Malatya Meyvecilik Araştırma Enstitüsünde kayısıya alternatif ürünlerin saptanması için yapılan çalışmalardan bir tanesinin de bağcılık üzerine olduğu açıklandı.
Enstitüde görev yapan bağcılık uzmanı Oktay Taner kurum bünyesinde 1997 yılında yerli ve yabancı toplam 10 üzüm çeşidinin olduğu bir koleksiyon bahçesinin kurulduğunu ve sofralık çeşitlerden Cardinal, İtalia, Trakya İlkeren, Barış ile hem sofralık hem de şaraplık üretime uygun olan Alponse Lavellee çeşidinden Malatya koşulları için oldukça olumlu sonuçlar aldıklarını söyledi.
Koleksiyonun telli terbiye sistemi kullanılarak kurulduğunu anlatan Taner Artık eski yöntemlerden vazgeçip modern yetiştiriciliğe geçmemiz gerekiyor. Telli terbiye sistemlerinin kuruluş maliyetleri yüksektir ama bakım işlerini kolaylaştırması ve işçilik yönünden sağlanan tasarruflar göz önüne alındığında sistemin kendisini kısa zamanda amorti etmesi mümkün. Ayrıca bu sistemle beraber damla sulama sistemlerini de kolaylıkla uygulayabiliyorsunuz. Damla sulama sistemi ile sulama suyunu kullanarak gübreleme yapabiliyor, birim alana düşen verimi kat ve kat artırabiliyorsunuz dedi.

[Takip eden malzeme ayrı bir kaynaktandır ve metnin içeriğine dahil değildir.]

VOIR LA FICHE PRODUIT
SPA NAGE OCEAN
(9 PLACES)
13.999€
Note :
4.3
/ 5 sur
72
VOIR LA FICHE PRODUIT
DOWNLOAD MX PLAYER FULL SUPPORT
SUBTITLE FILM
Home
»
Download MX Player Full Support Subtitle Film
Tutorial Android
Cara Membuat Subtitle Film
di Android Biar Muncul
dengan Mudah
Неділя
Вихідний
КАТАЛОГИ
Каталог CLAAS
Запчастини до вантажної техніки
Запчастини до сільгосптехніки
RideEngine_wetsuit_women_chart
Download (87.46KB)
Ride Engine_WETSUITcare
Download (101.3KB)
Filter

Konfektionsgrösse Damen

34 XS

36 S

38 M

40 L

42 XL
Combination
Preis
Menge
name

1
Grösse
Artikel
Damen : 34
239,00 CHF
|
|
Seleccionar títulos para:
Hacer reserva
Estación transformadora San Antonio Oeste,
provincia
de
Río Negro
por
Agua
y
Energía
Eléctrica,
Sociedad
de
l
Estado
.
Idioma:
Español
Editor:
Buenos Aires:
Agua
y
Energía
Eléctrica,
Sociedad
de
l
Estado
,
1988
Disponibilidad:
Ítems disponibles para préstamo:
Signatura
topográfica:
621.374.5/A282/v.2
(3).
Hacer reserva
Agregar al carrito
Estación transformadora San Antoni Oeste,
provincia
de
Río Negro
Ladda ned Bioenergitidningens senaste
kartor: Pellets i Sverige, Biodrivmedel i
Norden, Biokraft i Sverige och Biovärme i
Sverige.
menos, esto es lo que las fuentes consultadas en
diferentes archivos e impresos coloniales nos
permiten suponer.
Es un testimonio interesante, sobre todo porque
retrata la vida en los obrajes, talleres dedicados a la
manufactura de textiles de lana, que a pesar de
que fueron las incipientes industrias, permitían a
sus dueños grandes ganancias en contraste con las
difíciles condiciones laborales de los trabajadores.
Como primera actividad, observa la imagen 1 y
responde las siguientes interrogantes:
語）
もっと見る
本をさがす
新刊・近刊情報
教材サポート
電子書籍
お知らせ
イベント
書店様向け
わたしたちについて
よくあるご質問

FLOKSERA İLE KÖK KANSERİ TEHLİKESİNE DİKKAT
Bağcılık Uzmanı Oktay Taner ve Enstitü Bitki Koruma Şubesi Şefi Kadir Gökalp, birlikte yaptıkları açıklamayla bağcılık yapan üreticilere Floksera zararlısı ve Kök Kanserine karşı mücadelede etkili yöntemleri kullanmaları hususunda ciddi uyarılarda bulundular.
Taner Floksera dünyanın dört bir yanında büyük bağ alanlarına ciddi zararlar veren ve sonuçta kurumaya neden olan bir zararlı, bu zararlıya karşı en etkili yöntem halkımızın yerel dilde acıtevek veya acıçubuk dediği Amerikan Asma Anaçlarını kullanmak. Burada dikkat edilmesi gereken husus hangi Amerikan Asma Anacının hangi topraklarda kullanılacağını belirlemek. Bunu için bağ tesisi yapılacak alanda mutlaka toprak analizi yapmak gerekiyor dedi.
Gökalp ise yaptığı açıklamada Üzümleri ile ünlü önemli iki merkezimiz var bunlardan birisi Banazı (Konak Kasabası) öteki ise Arapgir. Ne yazık ki son yıllarda Banazıda Floksera ve Kök Kanseri nedeniyle bağ alanları büyük zarar gördü ve neredeyse yok olma noktasına kadar geldi. Arapgirde ise şimdilik herhangi ciddi bir sorun gözükmüyor, burayı iyi muhafaza etmeliyiz. Yeni tesislerde mutlaka Amerikan Asma Anaçlarını kullanmalıyız dedi.
Gökalp Kök Kanseriyle mücadelede herhangi bir kimyasal ilaç henüz yok. Burada dikkat edilmesi gereken bazı kültürel önlemler mevcut. Bağları budarken budama makasları ve testereleri mutlaka çamaşır suyu gibi kimyasal maddelerle dezenfekte edilmelidir.
Eğer bağdaki asmalar Kök Kanserine yakalanmış ve kurumalar başlamışsa bu bitkiler sökülmeli, bunların yerlerine 30-40 cm derinlikte kuyu açılmalı ve bu kuyuya yanmamış kireç konulmalıdır. Yine aynı arazide bağcılık yapılması isteniyorsa 1-2 yıl buğday ve arpa ekilmelidir bağ ondan sonra tesis edilmelidir diyerek sözlerine devam etti.
Gökalp Bağ alanlarımızı korumanın yollarından en önemlisi ise dışarıdan hastalık ve zararlılarla bulaşık asma fidanlarının getirilmesini önlemektir. Maalesef üreticilerimiz dışarıdan getirdikleri asma fidanlarıyla bağ alanlarımızda hastalık ve zararlıların ortaya çıkmasına sebep oluyorlar. Bu asma fidanlarının sertifikalı olmalarına dikkat edilmelidir. Bu Malatya bağcılığı için çok önem arz eden bir konudur. diyerek sözlerini tamamladı.